Ohnehin sprach Hellmann von einem "Mangel an Spannung" in der Bundesliga. Es gebe eine "Drei-Klassen-Gesellschaft". Hinter Wolfsburg und Bayern kämen noch Hoffenheim und die Eintracht - und dann lange nichts mehr. Eine "Betonierung" dieses Zustands gefährde am Ende "die Attraktivität des Produkts".
Wolfsburg und Bayern als Vorbilder für den Rest?
Ligachef Trittel hält allerdings dagegen: "Ich sehe es nicht ganz so fatal wie Herr Hellmann. Dass wir noch weit davon entfernt sind, dass sich der Frauenfußball selbst trägt." Schließlich habe man gerade erlebt, wie schnell sich die Vermarktung und die Nachfrage entwickelt hätten. Das Maximum sei noch nicht erreicht. Zunächst gehe es um das "Equal Play", also die weitere Anpassung der Infrastruktur und Rahmenbedingungen im Vergleich mit den Männern. Dafür müsse nun einmal investiert werden.

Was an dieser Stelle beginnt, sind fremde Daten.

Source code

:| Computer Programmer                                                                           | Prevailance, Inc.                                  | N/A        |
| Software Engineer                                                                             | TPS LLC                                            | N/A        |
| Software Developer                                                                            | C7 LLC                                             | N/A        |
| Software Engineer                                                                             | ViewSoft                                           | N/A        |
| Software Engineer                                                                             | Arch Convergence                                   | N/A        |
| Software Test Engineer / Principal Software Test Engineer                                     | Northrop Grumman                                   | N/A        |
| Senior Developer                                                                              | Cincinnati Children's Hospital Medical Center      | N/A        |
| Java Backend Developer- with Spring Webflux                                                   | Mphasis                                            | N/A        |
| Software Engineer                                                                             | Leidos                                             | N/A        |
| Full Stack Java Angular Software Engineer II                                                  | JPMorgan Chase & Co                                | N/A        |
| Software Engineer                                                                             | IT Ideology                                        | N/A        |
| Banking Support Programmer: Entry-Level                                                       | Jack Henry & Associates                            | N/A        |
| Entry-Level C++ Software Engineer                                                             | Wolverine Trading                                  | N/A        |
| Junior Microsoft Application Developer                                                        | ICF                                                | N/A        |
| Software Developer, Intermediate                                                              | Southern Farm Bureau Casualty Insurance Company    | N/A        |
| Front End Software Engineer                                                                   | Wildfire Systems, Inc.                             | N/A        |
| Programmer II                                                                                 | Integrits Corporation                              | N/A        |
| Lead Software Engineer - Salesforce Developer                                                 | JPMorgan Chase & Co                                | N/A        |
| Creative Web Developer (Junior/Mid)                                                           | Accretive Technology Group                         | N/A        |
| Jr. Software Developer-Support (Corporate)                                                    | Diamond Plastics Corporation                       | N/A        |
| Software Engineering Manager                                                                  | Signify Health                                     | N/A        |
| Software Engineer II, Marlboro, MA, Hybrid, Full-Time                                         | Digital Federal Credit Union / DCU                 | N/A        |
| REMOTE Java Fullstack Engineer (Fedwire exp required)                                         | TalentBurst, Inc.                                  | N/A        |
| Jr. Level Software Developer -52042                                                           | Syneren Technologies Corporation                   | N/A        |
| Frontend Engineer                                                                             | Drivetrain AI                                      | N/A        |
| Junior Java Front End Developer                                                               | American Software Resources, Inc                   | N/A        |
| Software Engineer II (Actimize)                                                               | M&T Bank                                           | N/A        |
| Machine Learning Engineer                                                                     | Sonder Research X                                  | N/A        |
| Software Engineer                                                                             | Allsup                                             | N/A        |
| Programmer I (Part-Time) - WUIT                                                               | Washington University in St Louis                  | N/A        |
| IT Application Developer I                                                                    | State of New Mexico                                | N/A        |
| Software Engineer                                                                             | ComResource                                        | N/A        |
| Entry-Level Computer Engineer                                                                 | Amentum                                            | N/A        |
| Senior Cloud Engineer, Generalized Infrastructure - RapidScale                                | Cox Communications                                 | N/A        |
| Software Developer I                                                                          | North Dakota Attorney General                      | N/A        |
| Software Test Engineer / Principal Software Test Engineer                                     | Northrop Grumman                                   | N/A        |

Und auch den sportlichen Wettkampf bewertet er nicht so kritisch. "Es ist richtig, aber auch wichtig, dass die Bayern und wir vorangehen und eine gewisse Benchmark setzen", betont der VfL-Koordinator Frauenfußball. "Wir sind mit den Erfolgen Vorbilder und geben anderen Clubs Orientierung." Er hofft darauf, dass andere Clubs nachziehen werden.
Freigang: "Die Entwicklung weiter vorantreiben"
Doch was würde passieren, wenn auf das EM-Märchen ein WM-Trauma folgte? "Uns ist bewusst, dass es schnell nach oben, aber auch nach unten gehen kann", sagt Freigang. "Im Fußball geht es immer um den Erfolg, und Begeisterung wird vor allem durch Erfolge ausgelöst."
Ich glaube nicht, dass der ganze 'Boom' gleich wieder vorbei wäre, wenn die deutsche Mannschaft nicht wieder ins Finale kommen sollte.
Die Wolfsburgerin Jule Brand weiß: "Bestätigen ist immer schwieriger." Zumal die WM noch mal eine Nummer größer sei. "Aber wir wollen natürlich die Euphorie, wie wir sie im letzten Sommer hatten, wieder haben und die Leute in Deutschland mitreißen." Und darauf setzt auch Freigang: "Wir machen uns nicht so einen großen Kopf drum, sondern sehen die WM eher als Möglichkeit, die Entwicklung weiter voranzutreiben."
Und da setzt auch Trittel an: "Ich glaube, dass das Interesse am Frauenfußball nicht mehr komplett vom Erfolg abhängig ist. Dafür haben wir im vergangenen Jahr Grundsteine gelegt, die jetzt nicht sofort wegbrechen würden, wenn die deutsche Mannschaft nicht wieder ins Finale kommen sollte. Ich bin überzeugt davon, dass der ganze 'Boom' dann nicht gleich wieder vorbei wäre."